- Developer: Matt Ginsberg
- Type: Crossword software

= Dr.Fill =

Computer program

Dr.Fill is a computer program that solves American-style crossword puzzles. It was developed by Matt Ginsberg, who described it in the Journal of Artificial Intelligence Research. Ginsberg claims in that article that Dr.Fill is among the top fifty crossword solvers in the world.

==History==
Dr.Fill participated in the 2012 American Crossword Puzzle Tournament, finishing 141st of approximately 650 entrants with a total score of just over 10,000 points. It received coverage in the popular press, including The Economist, the San Francisco Chronicle, Gizmodo, and the front page of the March 17, 2012 New York Times.

Dr.Fill continued to place higher in subsequent tournaments, scoring 10,550 in 2013 (92nd place) and 10,790 in 2014 (tied for 67th). Recordings of its solving sessions from both tournaments, including a talk by Ginsberg on its 2014 performance, are on YouTube.

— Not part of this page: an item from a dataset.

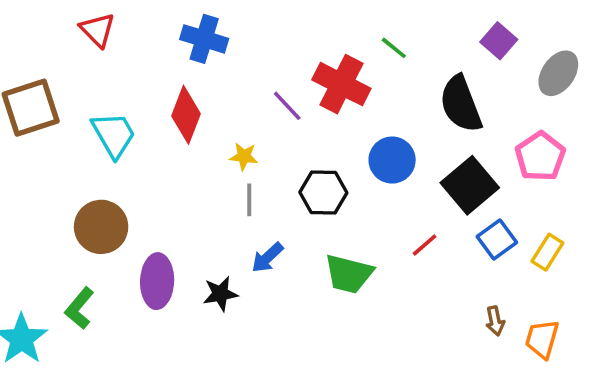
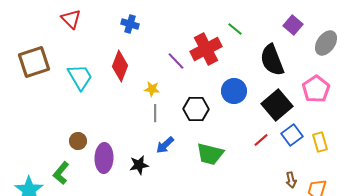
blue cross: (204, 39) -> (130, 24), size x0.7
red cross: (341, 84) -> (206, 49), turned 36
brown circle: (101, 227) -> (78, 141), moved, size x0.6
red line: (425, 245) -> (261, 140), moved
yellow rectangle: (547, 252) -> (320, 142), turned -48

Its results kept improving after 2014, reaching 10,920 (55th, 2015), 11,205 (41st, 2016) and 11,795 (11th, 2017), before dropping to 10,740 (78th) in 2018 and returning to "form" with 11,795 (14th) in 2019.

The 2020 ACPT was cancelled due to COVID-19, so Dr.Fill competed as a non-competitor in the Boswords tournament instead, outscoring the humans 11,218 to 10,994 despite making one mistake to their zero.

The 2021 ACPT was held virtually, again due to COVID-19. Joined by the Berkeley NLP Group as the hybrid Berkeley Crossword Solver, Dr.Fill won the main event with 12,825 points, ahead of the highest-scoring human, Erik Agard, on 12,810. The championship playoff was won by Tyler Hinman (12,760 points), who solved the puzzle perfectly in three minutes to Dr.Fill's 49 seconds.

After winning the tournament, Ginsberg announced on August 8, 2021, that both he and Dr.Fill would be retiring from crosswords.

==Algorithm==
As described by Ginsberg, Dr.Fill works by converting a crossword to a weighted constraint satisfaction problem and then attempting to maximize the probability that the fill is correct. Probabilities for individual words or phrases are computed with statistical techniques based on features such as prior appearances of the clue and the number of Google hits for the fill. In this respect Dr.Fill tackles a problem similar to the one solved by the Jeopardy!-playing program Watson. It runs on a laptop rather than a supercomputer, and Ginsberg remarks that Watson is far more effective at this part of the task. Instead of computational horsepower, Dr.Fill relies on the constraints provided by crossing words to refine its answers.

A variety of artificial intelligence techniques are applied to find the most likely fill, including a small amount of lookahead, limited discrepancy search, and postprocessing. Ginsberg chose postprocessing over branch and bound because the two techniques are mutually incompatible and postprocessing proved more effective in this domain.

Following Dr.Fill's retirement, later research explored solving crossword clues directly with large language models instead of an explicit constraint-satisfaction search, reporting competitive results without a dedicated grid-search algorithm.